Task details → Rewrite all of the rows below with "common name" changed to "vernacular name" and nothing else altered.

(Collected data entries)
───

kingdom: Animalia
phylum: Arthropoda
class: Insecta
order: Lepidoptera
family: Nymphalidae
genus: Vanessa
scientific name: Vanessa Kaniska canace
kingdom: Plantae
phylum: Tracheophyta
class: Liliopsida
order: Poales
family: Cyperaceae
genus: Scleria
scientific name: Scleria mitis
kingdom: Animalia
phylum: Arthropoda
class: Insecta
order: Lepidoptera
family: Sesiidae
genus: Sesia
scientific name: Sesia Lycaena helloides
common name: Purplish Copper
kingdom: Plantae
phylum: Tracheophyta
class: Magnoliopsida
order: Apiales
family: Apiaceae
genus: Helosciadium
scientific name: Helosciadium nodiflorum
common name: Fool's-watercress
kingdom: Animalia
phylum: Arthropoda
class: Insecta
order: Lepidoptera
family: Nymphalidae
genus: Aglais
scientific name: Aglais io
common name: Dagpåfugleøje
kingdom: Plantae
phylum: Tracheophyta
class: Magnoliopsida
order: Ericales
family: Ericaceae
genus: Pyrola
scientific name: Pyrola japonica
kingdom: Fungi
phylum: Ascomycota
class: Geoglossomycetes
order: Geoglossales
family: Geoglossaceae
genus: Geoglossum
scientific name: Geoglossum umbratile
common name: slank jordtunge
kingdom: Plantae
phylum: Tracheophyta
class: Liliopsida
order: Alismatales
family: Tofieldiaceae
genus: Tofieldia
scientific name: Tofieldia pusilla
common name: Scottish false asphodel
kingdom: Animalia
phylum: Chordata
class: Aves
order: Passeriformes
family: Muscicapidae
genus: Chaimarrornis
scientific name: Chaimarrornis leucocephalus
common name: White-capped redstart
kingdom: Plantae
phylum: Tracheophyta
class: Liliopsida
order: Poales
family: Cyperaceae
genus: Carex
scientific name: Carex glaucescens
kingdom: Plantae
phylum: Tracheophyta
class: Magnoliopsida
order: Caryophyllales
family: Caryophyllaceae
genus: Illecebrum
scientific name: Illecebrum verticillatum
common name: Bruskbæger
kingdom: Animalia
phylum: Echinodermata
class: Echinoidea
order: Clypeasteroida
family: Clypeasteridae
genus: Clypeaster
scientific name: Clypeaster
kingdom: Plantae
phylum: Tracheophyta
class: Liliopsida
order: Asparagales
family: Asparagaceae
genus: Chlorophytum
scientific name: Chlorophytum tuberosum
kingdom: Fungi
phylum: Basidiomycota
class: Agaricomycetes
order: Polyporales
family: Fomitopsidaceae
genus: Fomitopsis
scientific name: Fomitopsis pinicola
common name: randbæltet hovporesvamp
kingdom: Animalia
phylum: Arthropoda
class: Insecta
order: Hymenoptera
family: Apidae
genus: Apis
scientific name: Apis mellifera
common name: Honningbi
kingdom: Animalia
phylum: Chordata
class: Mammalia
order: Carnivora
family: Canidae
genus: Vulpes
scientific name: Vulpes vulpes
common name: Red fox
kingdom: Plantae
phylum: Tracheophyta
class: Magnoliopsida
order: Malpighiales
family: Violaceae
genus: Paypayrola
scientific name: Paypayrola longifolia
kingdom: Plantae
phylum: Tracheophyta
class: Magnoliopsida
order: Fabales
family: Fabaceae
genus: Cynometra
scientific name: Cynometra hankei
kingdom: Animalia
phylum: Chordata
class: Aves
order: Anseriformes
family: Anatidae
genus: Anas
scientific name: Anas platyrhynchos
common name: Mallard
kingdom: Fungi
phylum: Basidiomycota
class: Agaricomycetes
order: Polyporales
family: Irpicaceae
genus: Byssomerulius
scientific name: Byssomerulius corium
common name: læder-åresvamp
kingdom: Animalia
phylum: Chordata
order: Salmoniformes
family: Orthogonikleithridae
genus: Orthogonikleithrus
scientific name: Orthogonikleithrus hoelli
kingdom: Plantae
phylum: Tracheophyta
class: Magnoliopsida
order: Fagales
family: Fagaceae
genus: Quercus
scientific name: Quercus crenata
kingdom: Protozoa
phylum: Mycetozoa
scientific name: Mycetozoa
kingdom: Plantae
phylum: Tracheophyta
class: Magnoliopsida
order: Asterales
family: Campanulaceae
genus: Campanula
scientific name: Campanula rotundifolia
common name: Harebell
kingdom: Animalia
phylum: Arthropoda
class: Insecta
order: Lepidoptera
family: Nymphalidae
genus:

───

Correct result →
kingdom: Animalia
phylum: Arthropoda
class: Insecta
order: Lepidoptera
family: Nymphalidae
genus: Vanessa
scientific name: Vanessa Kaniska canace
kingdom: Plantae
phylum: Tracheophyta
class: Liliopsida
order: Poales
family: Cyperaceae
genus: Scleria
scientific name: Scleria mitis
kingdom: Animalia
phylum: Arthropoda
class: Insecta
order: Lepidoptera
family: Sesiidae
genus: Sesia
scientific name: Sesia Lycaena helloides
vernacular name: Purplish Copper
kingdom: Plantae
phylum: Tracheophyta
class: Magnoliopsida
order: Apiales
family: Apiaceae
genus: Helosciadium
scientific name: Helosciadium nodiflorum
vernacular name: Fool's-watercress
kingdom: Animalia
phylum: Arthropoda
class: Insecta
order: Lepidoptera
family: Nymphalidae
genus: Aglais
scientific name: Aglais io
vernacular name: Dagpåfugleøje
kingdom: Plantae
phylum: Tracheophyta
class: Magnoliopsida
order: Ericales
family: Ericaceae
genus: Pyrola
scientific name: Pyrola japonica
kingdom: Fungi
phylum: Ascomycota
class: Geoglossomycetes
order: Geoglossales
family: Geoglossaceae
genus: Geoglossum
scientific name: Geoglossum umbratile
vernacular name: slank jordtunge
kingdom: Plantae
phylum: Tracheophyta
class: Liliopsida
order: Alismatales
family: Tofieldiaceae
genus: Tofieldia
scientific name: Tofieldia pusilla
vernacular name: Scottish false asphodel
kingdom: Animalia
phylum: Chordata
class: Aves
order: Passeriformes
family: Muscicapidae
genus: Chaimarrornis
scientific name: Chaimarrornis leucocephalus
vernacular name: White-capped redstart
kingdom: Plantae
phylum: Tracheophyta
class: Liliopsida
order: Poales
family: Cyperaceae
genus: Carex
scientific name: Carex glaucescens
kingdom: Plantae
phylum: Tracheophyta
class: Magnoliopsida
order: Caryophyllales
family: Caryophyllaceae
genus: Illecebrum
scientific name: Illecebrum verticillatum
vernacular name: Bruskbæger
kingdom: Animalia
phylum: Echinodermata
class: Echinoidea
order: Clypeasteroida
family: Clypeasteridae
genus: Clypeaster
scientific name: Clypeaster
kingdom: Plantae
phylum: Tracheophyta
class: Liliopsida
order: Asparagales
family: Asparagaceae
genus: Chlorophytum
scientific name: Chlorophytum tuberosum
kingdom: Fungi
phylum: Basidiomycota
class: Agaricomycetes
order: Polyporales
family: Fomitopsidaceae
genus: Fomitopsis
scientific name: Fomitopsis pinicola
vernacular name: randbæltet hovporesvamp
kingdom: Animalia
phylum: Arthropoda
class: Insecta
order: Hymenoptera
family: Apidae
genus: Apis
scientific name: Apis mellifera
vernacular name: Honningbi
kingdom: Animalia
phylum: Chordata
class: Mammalia
order: Carnivora
family: Canidae
genus: Vulpes
scientific name: Vulpes vulpes
vernacular name: Red fox
kingdom: Plantae
phylum: Tracheophyta
class: Magnoliopsida
order: Malpighiales
family: Violaceae
genus: Paypayrola
scientific name: Paypayrola longifolia
kingdom: Plantae
phylum: Tracheophyta
class: Magnoliopsida
order: Fabales
family: Fabaceae
genus: Cynometra
scientific name: Cynometra hankei
kingdom: Animalia
phylum: Chordata
class: Aves
order: Anseriformes
family: Anatidae
genus: Anas
scientific name: Anas platyrhynchos
vernacular name: Mallard
kingdom: Fungi
phylum: Basidiomycota
class: Agaricomycetes
order: Polyporales
family: Irpicaceae
genus: Byssomerulius
scientific name: Byssomerulius corium
vernacular name: læder-åresvamp
kingdom: Animalia
phylum: Chordata
order: Salmoniformes
family: Orthogonikleithridae
genus: Orthogonikleithrus
scientific name: Orthogonikleithrus hoelli
kingdom: Plantae
phylum: Tracheophyta
class: Magnoliopsida
order: Fagales
family: Fagaceae
genus: Quercus
scientific name: Quercus crenata
kingdom: Protozoa
phylum: Mycetozoa
scientific name: Mycetozoa
kingdom: Plantae
phylum: Tracheophyta
class: Magnoliopsida
order: Asterales
family: Campanulaceae
genus: Campanula
scientific name: Campanula rotundifolia
vernacular name: Harebell
kingdom: Animalia
phylum: Arthropoda
class: Insecta
order: Lepidoptera
family: Nymphalidae
genus:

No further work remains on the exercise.